Following the performance evaluation and mechanism research, it was determined that the okra slurry demonstrates notable lubrication performance. The inclusion of 2.5% okra slurry in water-based drilling fluids led to a substantial 51.68% reduction in the coefficient of friction. Additionally, the filtration loss decreased by 39.88%. Particle distribution, TGA, and SEM proved that okra has high inhibitory properties and a lubrication effect on drilling fluids. Contact angle experiments were used to confirm the hydrophobicity of okra. Therefore, the drilling fluids will have better lubricity after adding okra slurry, which can avoid the problem of high torque caused by friction to a certain extent. Finally, the economic feasibility of using okra as an environmentally friendly lubricant for drilling fluids was analyzed, which is comparable to the products currently used in oil fields. In addition, using okra as a lubricant also has significant environmental benefits. This work combines agricultural products with industrial production, which not only solves industrial problems but also enhances the added value of agricultural products, providing a reference for the coordinated development of industry and agriculture.

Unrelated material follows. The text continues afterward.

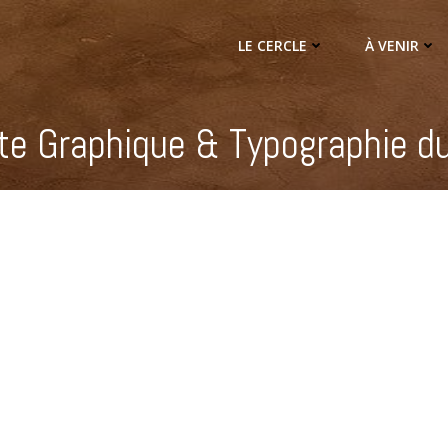
LE CERCLE
À VENIR
te Graphique & Typographie du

Due to the fact that this study was conducted in a laboratory environment, it may be affected by environmental factors such as temperature and pressure in practical applications. In the future, field experiments need to be conducted in real drilling environments to verify the lubrication performance and stability of okra slurry under different conditions. In addition, this study mainly focuses on short-term performance evaluation, lacking evaluation of the stability, and lubrication effect of okra slurry during long-term use. Long-term lubrication performance tracking research can be conducted in the future to evaluate the effectiveness and changes in okra slurry after multiple uses.